**EXTRACT PROVIDED:**

A fresher’s tales of US cultural shock

Oct 11, 2002

So here I am in the US, breathing the same air with Ssalongo George Walker Bush, the President of the world! I hope one day I will meet our man, Bill Clinton, or Collin Powel, and we recap on their last visits to Uganda

By Aaron Mushengyezi,
University of Connecticut

So here I am in the US, breathing the same air with Ssalongo George Walker Bush, the President of the world! I hope one day I will meet our man, Bill Clinton, or Collin Powel, and we recap on their last visits to Uganda.
At least I would be talking to people who know how great Uganda is: our success story in the fight against HIV/Aids, our economic miracles, a free press, women emancipation and Universal Primary Education. I mean, I am tired of announcing that I come from Uganda and nobody seems to give a damn. I have to keep adding “East Africa” before these folks can get a vague idea where that is — even when our President was recently here at the White House!
So these people have not even heard about Kibwetere’s Kanungu massacre. Or ebola, not even Kony. Ugandans seem to take more trouble knowing about the whole world, than the ordinary American does. When you ask students here something about their country, they will just shrug and say, “Wha’rever!”
Well, now I do not need to be told those stories we always hear in Kampala, most of them based on Hollywood movies, about the land of the free, and the only super power in the world. I am experiencing everything live in Uncle Sam’s land, and I am already feeling “cool” within a few weeks! So, wazzup meen? You see, I am getting to learn the language of the folks here, although, I still get amused when they tell me I have good pants (meaning my trousers), or when I am told to “have a good one” instead of “good night”!

**GOALS:**
- 1) In the column about a fresher's culture shock in the US, what does the writer have to add after saying he comes from Uganda before people get a vague idea where that is?
- 2) Write a continuation of the column about a fresher's culture shock in the US, beginning right after its final paragraph.

**DATA SECTION:**
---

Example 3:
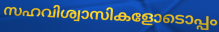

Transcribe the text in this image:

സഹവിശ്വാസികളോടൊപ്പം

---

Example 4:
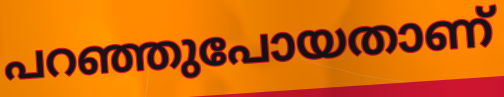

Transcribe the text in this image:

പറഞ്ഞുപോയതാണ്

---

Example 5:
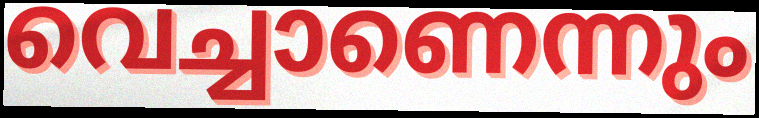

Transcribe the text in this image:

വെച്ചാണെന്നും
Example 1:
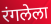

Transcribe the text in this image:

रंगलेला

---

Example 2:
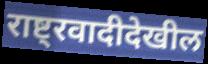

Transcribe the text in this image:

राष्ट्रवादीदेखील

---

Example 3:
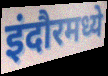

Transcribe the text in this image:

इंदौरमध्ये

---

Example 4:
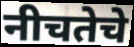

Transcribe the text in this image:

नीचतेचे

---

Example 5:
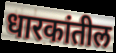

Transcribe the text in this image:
--
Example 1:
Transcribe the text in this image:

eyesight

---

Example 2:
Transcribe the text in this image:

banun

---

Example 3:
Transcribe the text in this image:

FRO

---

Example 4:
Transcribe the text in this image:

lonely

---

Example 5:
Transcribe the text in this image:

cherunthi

**ANSWERS PROVIDED:**
- 1) He has to add "East Africa."

- 2)
Connecticut is about two hours away (here, distance is measured in hours and minutes) from New York City, the Big Apple –– the City that never sleeps. I have already been down there and I can tell you New York City is one of the wonders of the world! It is a forest of skyscrapers. It is fascinating to climb the Empire State Building, the tallest in the city, and look down at the magnificent New York skyline.
We also visited Wall Street, Fort Clinton, saw the Statue of Liberty, and went to the Town Hall and other Federal Government buildings. Ground Zero, where the World Trade Centre once stood is horrifying. You do not have to be an American to feel emotional about it, seeing the deep gorge where the magnificent twin towers once stood. Terrorism, is just bad!
Well, New York City has many similarities with our Kampala. The glamour of Manhattan (similar to Kampala’s Nakasero), is juxtaposed with dilapidated buildings in the poor areas of the Bronx (similar to Katwe). Mayor Ssebaana Kizito would have forced these guys to paint them, or closed them long ago. The batembeyi and bayaaye are there, and the taxi drivers of the New York yellow cabs have wasi-wasi, just like our own. Only there are no Kamunyes. And they also have traffic jams like us.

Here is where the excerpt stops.